Santa Catalina y el Ecumenismo
Para el lenguaje del pacifismo es “herejía” lo dicho aquí: que hay que encontrar no sólo qué nos une con los demás cristianos, positivamente, sino: a qué enemigos comunes debemos enfrentarnos. Descubrirlos supone que nuestros enemigos no son los que herejes sino las herejías. Más aún: no son las herejías en su conjunto sino aquello que en ellas es falso y dañino, en primer lugar para quienes las sostienen.
La lógica consecuencia es que para el ecumenismo necesitamos la actitud humilde de quien tiene algo que aprender del hereje, unida a la actitud compasiva de quien sabe cuánto sufrimiento y privación de bienes ha padecido el que se apartó. La falta de humildad nos hace creer que ya lo sabíamos todo, y la falta de compasión revela que acaso quisiéramos lo que ellos tienen si se pudiera impunemente.
Hay un pacifismo fácil que quisiera que simplemente quitáramos la palabra herejía y que todo quedara reducido a opiniones. Ese pacifismo, nieto bien crecido del librepensamiento y discípulo aprovechado del agnosticismo, no nos seduce porque quita no sólo el amor por la verdad, que en realidad está inscrito a fuego en el corazón humano, y el amor a la humildad y la compasión, que son legítimos hijos de la pasión por la verdad.
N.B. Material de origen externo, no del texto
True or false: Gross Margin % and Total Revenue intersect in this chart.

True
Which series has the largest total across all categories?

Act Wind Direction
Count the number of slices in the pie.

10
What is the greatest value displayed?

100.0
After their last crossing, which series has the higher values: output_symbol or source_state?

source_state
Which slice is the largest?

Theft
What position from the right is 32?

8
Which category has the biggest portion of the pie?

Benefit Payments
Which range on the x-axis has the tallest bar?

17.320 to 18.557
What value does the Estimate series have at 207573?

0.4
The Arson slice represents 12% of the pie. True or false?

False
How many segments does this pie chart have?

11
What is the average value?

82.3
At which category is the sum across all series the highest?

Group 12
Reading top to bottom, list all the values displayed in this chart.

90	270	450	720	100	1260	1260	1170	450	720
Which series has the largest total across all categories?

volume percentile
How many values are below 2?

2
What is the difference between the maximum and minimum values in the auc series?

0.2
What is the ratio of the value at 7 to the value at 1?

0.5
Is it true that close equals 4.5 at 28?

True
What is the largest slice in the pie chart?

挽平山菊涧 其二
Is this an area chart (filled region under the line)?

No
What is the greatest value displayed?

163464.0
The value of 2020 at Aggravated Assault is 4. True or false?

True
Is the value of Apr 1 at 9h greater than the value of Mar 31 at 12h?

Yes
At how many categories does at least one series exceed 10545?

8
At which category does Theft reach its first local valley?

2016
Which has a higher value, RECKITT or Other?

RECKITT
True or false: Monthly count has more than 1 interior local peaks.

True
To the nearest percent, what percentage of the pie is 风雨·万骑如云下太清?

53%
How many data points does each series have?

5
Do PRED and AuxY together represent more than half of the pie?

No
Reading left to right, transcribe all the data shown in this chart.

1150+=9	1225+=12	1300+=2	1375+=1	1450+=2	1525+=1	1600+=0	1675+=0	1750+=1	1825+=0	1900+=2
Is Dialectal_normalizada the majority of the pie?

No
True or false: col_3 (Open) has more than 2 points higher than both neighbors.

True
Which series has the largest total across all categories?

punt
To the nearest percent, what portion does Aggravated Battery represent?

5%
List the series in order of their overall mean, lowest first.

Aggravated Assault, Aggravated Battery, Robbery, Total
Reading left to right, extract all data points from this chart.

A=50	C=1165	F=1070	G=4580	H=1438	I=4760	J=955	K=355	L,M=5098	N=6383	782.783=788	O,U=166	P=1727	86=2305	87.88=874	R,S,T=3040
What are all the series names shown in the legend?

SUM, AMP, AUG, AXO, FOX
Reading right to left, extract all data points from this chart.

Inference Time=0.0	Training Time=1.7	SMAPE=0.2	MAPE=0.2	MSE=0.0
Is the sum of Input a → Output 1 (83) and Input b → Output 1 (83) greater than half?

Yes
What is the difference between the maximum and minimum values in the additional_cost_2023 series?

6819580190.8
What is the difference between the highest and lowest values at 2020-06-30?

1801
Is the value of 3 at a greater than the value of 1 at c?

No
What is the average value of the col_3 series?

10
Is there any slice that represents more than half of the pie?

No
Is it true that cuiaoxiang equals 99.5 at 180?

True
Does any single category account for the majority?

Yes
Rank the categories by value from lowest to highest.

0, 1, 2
No: la solución no es ahogar el amor por la verdad sino purificarlo en los caminos de una postura humilde y compasiva, es decir, una postura que parte de la verdad de la vida y que no se contenta con la verdad de la doctrina. Si algo hay que reprochar a la actitud católica no es su amor por la doctrina sana, que ya venía bien recomendada desde las Cartas Pastorales del Nuevo Testamento, sino su falta de amor a la verdad de la vida, o lo que Catalina de Siena llamaba el santo conocimiento de sí mismo. Sobre la base de ese conocimiento surgen la oración, la humildad y la misericordia.